More Than 1,600 Hours of Service Provided on Fourth Annual Day of Service
More than 400 UNC-CH School of Dentistry students, staff and faculty provided 1,624 hours of service to the local community on its fourth annual day of service, conducted on Sept. 27, 2018. The school cancelled classes and clinics for the day to allow the volunteers to conduct community service work across the triangle area. The day of service was established to honor and memory of the late Deah Barakat and Yusor Abu-Salha and is called DEAH DAY: Directing Efforts And Honoring Deah And Yusor.
“DEAH DAY is an important day for the UNC-CH School of Dentistry because it allows us all to come together to serve our community while embodying the selfless and caring attitudes that Deah, Yusor, and Razan possessed,” said LaShawn Hart, DDS Candidate 2019 and co-chair of DEAH DAY. “For myself and many others, the significance of DEAH DAY extends beyond the service that we provide.
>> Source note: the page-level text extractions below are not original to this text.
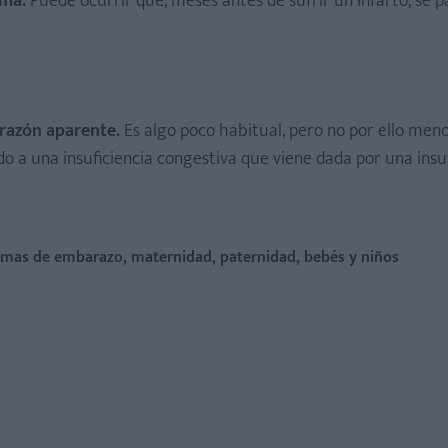
ema.
Puede ocurrir que, meses antes de sufrir un infarto, se 
 razón aparente.
Es algo poco habitual, pero no por ello men
o a una insuficiencia congestiva que viene dada por una insu
temas de embarazo, maternidad, paternidad, bebés y niños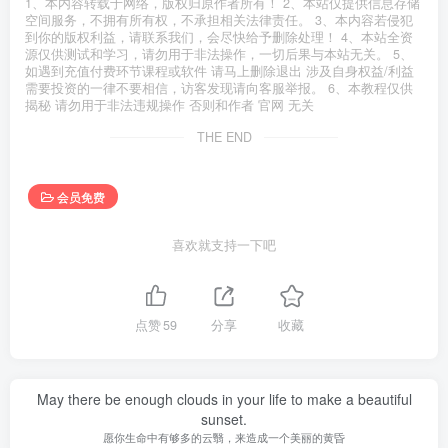
1、本内容转载于网络，版权归原作者所有！ 2、本站仅提供信息存储
空间服务，不拥有所有权，不承担相关法律责任。 3、本内容若侵犯
到你的版权利益，请联系我们，会尽快给予删除处理！ 4、本站全资
源仅供测试和学习，请勿用于非法操作，一切后果与本站无关。 5、
如遇到充值付费环节课程或软件 请马上删除退出 涉及自身权益/利益
需要投资的一律不要相信，访客发现请向客服举报。 6、本教程仅供
揭秘 请勿用于非法违规操作 否则和作者 官网 无关
THE END
会员免费
喜欢就支持一下吧
点赞
59
分享
收藏
May there be enough clouds in your life to make a beautiful
sunset.
愿你生命中有够多的云翳，来造成一个美丽的黄昏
Through DEAH DAY, we are able to show our dedication to improving inclusivity and our support of all individuals, despite the many identities that make us all different.”
“I think of DEAH DAY as a way to reconnect with one of our major roles as healthcare providers, which is to be leaders in serving our local communities,” said Ann Danello, DDS Candidate 2019 and co-chair of DEAH DAY. “Deah and Yusor set the example for us with their selflessness and commitment, and it is an honor to carry on their legacy. I hope that in remembering them today, all our volunteers will come away with a renewed sense of purpose and a reaffirmed dedication to helping others.”
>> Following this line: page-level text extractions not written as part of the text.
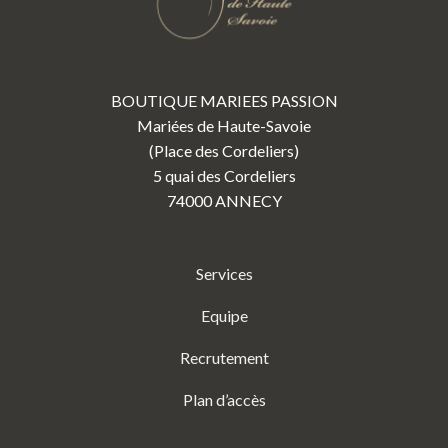
BOUTIQUE MARIEES PASSION
Mariées de Haute-Savoie
(Place des Cordeliers)
5 quai des Cordeliers
74000 ANNECY
Services
Equipe
Recrutement
Plan d’accès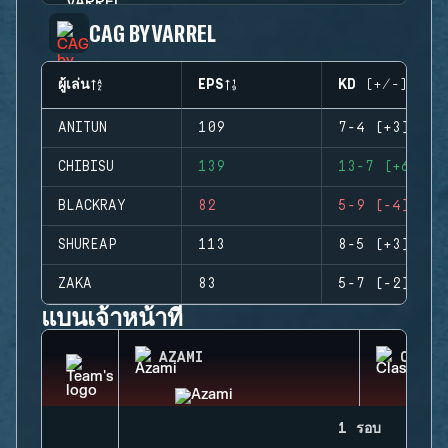
CAG BY VARREL
ผู้เล่น
EPS
KD (+/-)
ANITUN
109
7-4 (+3)
CHIBISU
139
13-7 (+6)
BLACKRAY
82
5-9 (-4)
SHUREAP
113
8-5 (+3)
ZAKA
83
5-7 (-2)
แบนเจ้าหน้าที่
AZAMI
CLASH
1 รอบ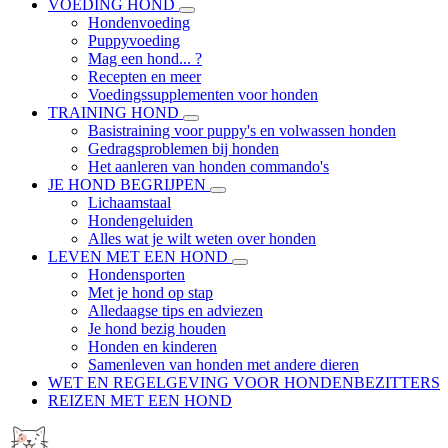
VOEDING HOND
Hondenvoeding
Puppyvoeding
Mag een hond... ?
Recepten en meer
Voedingssupplementen voor honden
TRAINING HOND
Basistraining voor puppy's en volwassen honden
Gedragsproblemen bij honden
Het aanleren van honden commando's
JE HOND BEGRIJPEN
Lichaamstaal
Hondengeluiden
Alles wat je wilt weten over honden
LEVEN MET EEN HOND
Hondensporten
Met je hond op stap
Alledaagse tips en adviezen
Je hond bezig houden
Honden en kinderen
Samenleven van honden met andere dieren
WET EN REGELGEVING VOOR HONDENBEZITTERS
REIZEN MET EEN HOND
The 432 volunteers spread out across four counties and eight cities in the state on Thursday. Volunteers gave back at 31 sites, varying from food banks to elementary schools, and contributed 1,624 hours of service to the community. Services provided included delivering food with Meals on Wheels, organizing inventory at community stores, reading and providing oral health education to children, constructing homes with Habitat for Humanity, facilitating sign-ups for Operation Christmas Angel with families that don’t speak English, landscaping, arranging and restocking food bank shelves, and much more.
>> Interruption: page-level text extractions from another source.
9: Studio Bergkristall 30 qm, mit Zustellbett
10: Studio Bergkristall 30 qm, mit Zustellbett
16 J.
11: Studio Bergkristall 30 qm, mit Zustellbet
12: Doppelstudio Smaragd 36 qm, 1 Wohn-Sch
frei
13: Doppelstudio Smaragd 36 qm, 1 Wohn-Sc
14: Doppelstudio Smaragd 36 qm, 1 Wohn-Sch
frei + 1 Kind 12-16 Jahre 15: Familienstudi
The full impact of the day of service includes:
- 20 pounds of dental supplies donated
- 31 service locations, across eight cities and four counties
- 90 craft kits assembled
- 247 families served
- 337 meals served
- 80 lunchboxes assembled
- 38 walls painted
- 1,200 care kits for pediatric hospital patients
- 90 children given oral health instruction
- 95 animals helped
- 432 UNC School of Dentistry volunteers, including students, staff and faculty
- 200 crops planted
- 225 pounds of food donated
- 1,250 hours of service
- 1,900 books collected and donated
- 9,200 pounds of food sorted
Following the service activities, the school held its fourth annual DEAH DAY Talent Show. That event is a fundraiser for the school’s free dental clinic, Dental SHAC, which Barakat was involved in during his time as a student. The DEAH DAY Talent Show raised $1,100 for Dental SHAC and The Light House Project, a project based in a house Barakat owned while he was living that has been turned into a community incubator space in Raleigh, North Carolina.
“For our school community, DEAH DAY means a number of things,” said Dean Scott De Rossi, DMD, MBA. “It is an annual, visible example of how our school lives its core values of passionately serving our people, our community and our field. It is a day where we pay tribute to Deah Barakat and Yusor Abu-Salha – two incredible young people gone far too soon – by continuing the work that they can no longer do. And it serves as a reminder to us and to the world that something altruistic and admirable and purely good can come out of something tragic and dark. DEAH DAY is the day that we pause our usual work to remember what we lost in 2015 and to continue the positive impact of Deah and Yusor the best way we know how: through acts of service.”
Barakat, a member of the school’s DDS class of 2017, and Abu-Salha, an incoming member of the DDS Class of 2019, were two of three victims of a fatal shooting in February 2015. Following their deaths, students at the UNC-CH School of Dentistry wanted to establish something that would truly represent Barakat and Abu-Salha, and that could encourage students for years to come to give back to their community the way Barakat and Abu-Salha did during their lives. Student leadership agreed a day of service was the best way to preserve their memory and, with school leadership agreement, they created DEAH DAY. The inaugural DEAH DAY was held on Sept. 15, 2015, a mere seven months after the shooting. DEAH DAY continues to occur on an annual basis.
Barakat and Abu-Salha had been married six weeks at the time of their deaths. The third victim was Razan Abu-Salha, a sophomore at North Carolina State University and Yusor’s younger sister. The couple had planned to travel to Turkey to provide dental care to Syrian refugees and, following their graduations from the UNC-CH School of Dentistry, they planned to open a dental practice together.